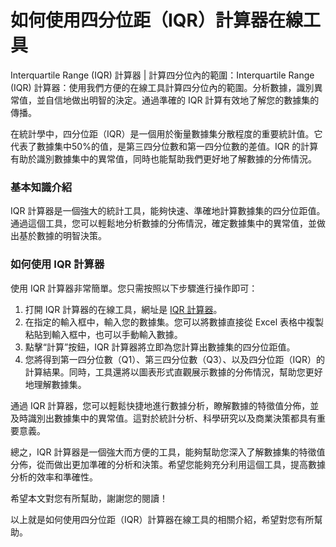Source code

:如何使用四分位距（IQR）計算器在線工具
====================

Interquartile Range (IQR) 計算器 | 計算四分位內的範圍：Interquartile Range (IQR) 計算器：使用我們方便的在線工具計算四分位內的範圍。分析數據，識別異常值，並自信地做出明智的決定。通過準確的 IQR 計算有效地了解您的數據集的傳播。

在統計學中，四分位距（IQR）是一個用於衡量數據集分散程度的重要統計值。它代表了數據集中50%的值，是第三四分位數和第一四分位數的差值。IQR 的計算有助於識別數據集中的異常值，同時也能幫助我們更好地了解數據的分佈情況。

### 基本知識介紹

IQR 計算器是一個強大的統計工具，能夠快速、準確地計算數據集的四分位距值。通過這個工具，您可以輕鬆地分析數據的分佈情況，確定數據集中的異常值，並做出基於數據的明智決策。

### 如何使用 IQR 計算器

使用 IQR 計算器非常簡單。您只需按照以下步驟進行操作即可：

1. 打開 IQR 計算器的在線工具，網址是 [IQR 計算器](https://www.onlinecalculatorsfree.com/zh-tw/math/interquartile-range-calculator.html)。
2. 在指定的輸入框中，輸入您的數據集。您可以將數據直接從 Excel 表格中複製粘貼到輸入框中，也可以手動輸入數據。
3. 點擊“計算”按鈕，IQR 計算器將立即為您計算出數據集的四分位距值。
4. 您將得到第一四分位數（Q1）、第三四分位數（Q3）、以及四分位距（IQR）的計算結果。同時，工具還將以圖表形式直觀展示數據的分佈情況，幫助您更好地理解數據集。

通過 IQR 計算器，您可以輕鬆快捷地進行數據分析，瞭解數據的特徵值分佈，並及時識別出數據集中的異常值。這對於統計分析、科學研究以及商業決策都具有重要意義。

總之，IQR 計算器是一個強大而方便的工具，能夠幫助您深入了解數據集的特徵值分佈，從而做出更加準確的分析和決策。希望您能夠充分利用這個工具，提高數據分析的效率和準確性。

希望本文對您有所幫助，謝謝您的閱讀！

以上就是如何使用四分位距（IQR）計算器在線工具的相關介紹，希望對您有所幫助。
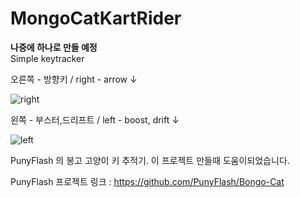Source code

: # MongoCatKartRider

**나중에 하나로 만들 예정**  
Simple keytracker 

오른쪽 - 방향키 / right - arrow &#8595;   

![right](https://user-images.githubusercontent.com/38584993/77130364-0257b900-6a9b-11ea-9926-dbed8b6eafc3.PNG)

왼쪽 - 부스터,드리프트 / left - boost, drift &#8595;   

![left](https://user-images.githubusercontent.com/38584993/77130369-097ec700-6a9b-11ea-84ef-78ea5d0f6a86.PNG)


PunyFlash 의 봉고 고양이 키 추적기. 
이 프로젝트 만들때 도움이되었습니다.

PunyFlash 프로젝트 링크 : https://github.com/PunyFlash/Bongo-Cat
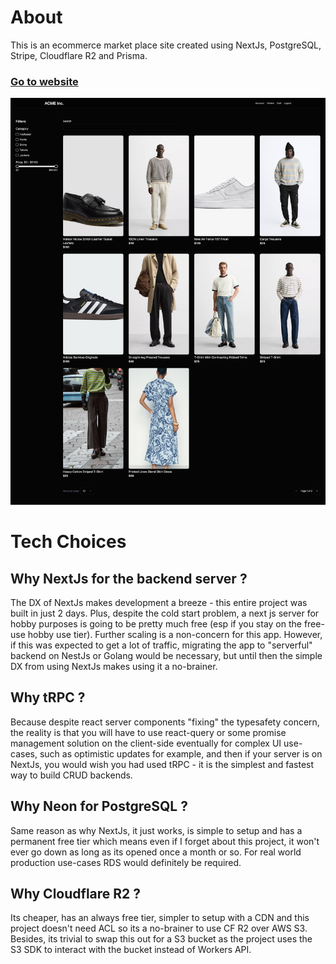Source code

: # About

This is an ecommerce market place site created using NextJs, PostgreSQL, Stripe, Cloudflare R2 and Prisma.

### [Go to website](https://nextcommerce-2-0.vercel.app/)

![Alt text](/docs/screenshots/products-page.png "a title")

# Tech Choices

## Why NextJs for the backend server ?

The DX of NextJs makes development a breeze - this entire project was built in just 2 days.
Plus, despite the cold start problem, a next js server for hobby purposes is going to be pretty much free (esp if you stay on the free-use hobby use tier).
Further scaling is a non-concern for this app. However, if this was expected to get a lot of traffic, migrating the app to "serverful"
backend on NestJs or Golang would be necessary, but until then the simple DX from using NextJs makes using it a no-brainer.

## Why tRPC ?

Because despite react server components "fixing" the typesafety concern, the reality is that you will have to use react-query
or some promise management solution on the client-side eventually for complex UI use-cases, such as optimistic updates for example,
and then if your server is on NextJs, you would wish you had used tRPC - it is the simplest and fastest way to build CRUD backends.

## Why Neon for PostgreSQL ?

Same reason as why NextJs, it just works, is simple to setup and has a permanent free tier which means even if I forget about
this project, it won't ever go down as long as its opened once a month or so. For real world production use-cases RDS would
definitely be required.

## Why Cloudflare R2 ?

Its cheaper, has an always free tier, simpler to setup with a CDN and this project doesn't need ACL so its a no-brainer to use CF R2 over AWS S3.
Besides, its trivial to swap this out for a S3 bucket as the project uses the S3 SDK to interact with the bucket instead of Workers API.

Task directions:
Leave the pictures out, then print every entry exactly as it reads.

Output:
Source code

:如何使用四分位距（IQR）計算器在線工具
====================

Interquartile Range (IQR) 計算器 | 計算四分位內的範圍：Interquartile Range (IQR) 計算器：使用我們方便的在線工具計算四分位內的範圍。分析數據，識別異常值，並自信地做出明智的決定。通過準確的 IQR 計算有效地了解您的數據集的傳播。

在統計學中，四分位距（IQR）是一個用於衡量數據集分散程度的重要統計值。它代表了數據集中50%的值，是第三四分位數和第一四分位數的差值。IQR 的計算有助於識別數據集中的異常值，同時也能幫助我們更好地了解數據的分佈情況。

### 基本知識介紹

IQR 計算器是一個強大的統計工具，能夠快速、準確地計算數據集的四分位距值。通過這個工具，您可以輕鬆地分析數據的分佈情況，確定數據集中的異常值，並做出基於數據的明智決策。

### 如何使用 IQR 計算器

使用 IQR 計算器非常簡單。您只需按照以下步驟進行操作即可：

1. 打開 IQR 計算器的在線工具，網址是 [IQR 計算器](https://www.onlinecalculatorsfree.com/zh-tw/math/interquartile-range-calculator.html)。
2. 在指定的輸入框中，輸入您的數據集。您可以將數據直接從 Excel 表格中複製粘貼到輸入框中，也可以手動輸入數據。
3. 點擊“計算”按鈕，IQR 計算器將立即為您計算出數據集的四分位距值。
4. 您將得到第一四分位數（Q1）、第三四分位數（Q3）、以及四分位距（IQR）的計算結果。同時，工具還將以圖表形式直觀展示數據的分佈情況，幫助您更好地理解數據集。

通過 IQR 計算器，您可以輕鬆快捷地進行數據分析，瞭解數據的特徵值分佈，並及時識別出數據集中的異常值。這對於統計分析、科學研究以及商業決策都具有重要意義。

總之，IQR 計算器是一個強大而方便的工具，能夠幫助您深入了解數據集的特徵值分佈，從而做出更加準確的分析和決策。希望您能夠充分利用這個工具，提高數據分析的效率和準確性。

希望本文對您有所幫助，謝謝您的閱讀！

以上就是如何使用四分位距（IQR）計算器在線工具的相關介紹，希望對您有所幫助。
Source code

: # MongoCatKartRider

**나중에 하나로 만들 예정**  
Simple keytracker 

오른쪽 - 방향키 / right - arrow &#8595;   

![right](https://user-images.githubusercontent.com/38584993/77130364-0257b900-6a9b-11ea-9926-dbed8b6eafc3.PNG)

왼쪽 - 부스터,드리프트 / left - boost, drift &#8595;   

![left](https://user-images.githubusercontent.com/38584993/77130369-097ec700-6a9b-11ea-84ef-78ea5d0f6a86.PNG)


PunyFlash 의 봉고 고양이 키 추적기. 
이 프로젝트 만들때 도움이되었습니다.

PunyFlash 프로젝트 링크 : https://github.com/PunyFlash/Bongo-Cat
Source code

: # About

This is an ecommerce market place site created using NextJs, PostgreSQL, Stripe, Cloudflare R2 and Prisma.

### [Go to website](https://nextcommerce-2-0.vercel.app/)

![Alt text](/docs/screenshots/products-page.png "a title")

# Tech Choices

## Why NextJs for the backend server ?

The DX of NextJs makes development a breeze - this entire project was built in just 2 days.
Plus, despite the cold start problem, a next js server for hobby purposes is going to be pretty much free (esp if you stay on the free-use hobby use tier).
Further scaling is a non-concern for this app. However, if this was expected to get a lot of traffic, migrating the app to "serverful"
backend on NestJs or Golang would be necessary, but until then the simple DX from using NextJs makes using it a no-brainer.

## Why tRPC ?

Because despite react server components "fixing" the typesafety concern, the reality is that you will have to use react-query
or some promise management solution on the client-side eventually for complex UI use-cases, such as optimistic updates for example,
and then if your server is on NextJs, you would wish you had used tRPC - it is the simplest and fastest way to build CRUD backends.

## Why Neon for PostgreSQL ?

Same reason as why NextJs, it just works, is simple to setup and has a permanent free tier which means even if I forget about
this project, it won't ever go down as long as its opened once a month or so. For real world production use-cases RDS would
definitely be required.

## Why Cloudflare R2 ?

Its cheaper, has an always free tier, simpler to setup with a CDN and this project doesn't need ACL so its a no-brainer to use CF R2 over AWS S3.
Besides, its trivial to swap this out for a S3 bucket as the project uses the S3 SDK to interact with the bucket instead of Workers API.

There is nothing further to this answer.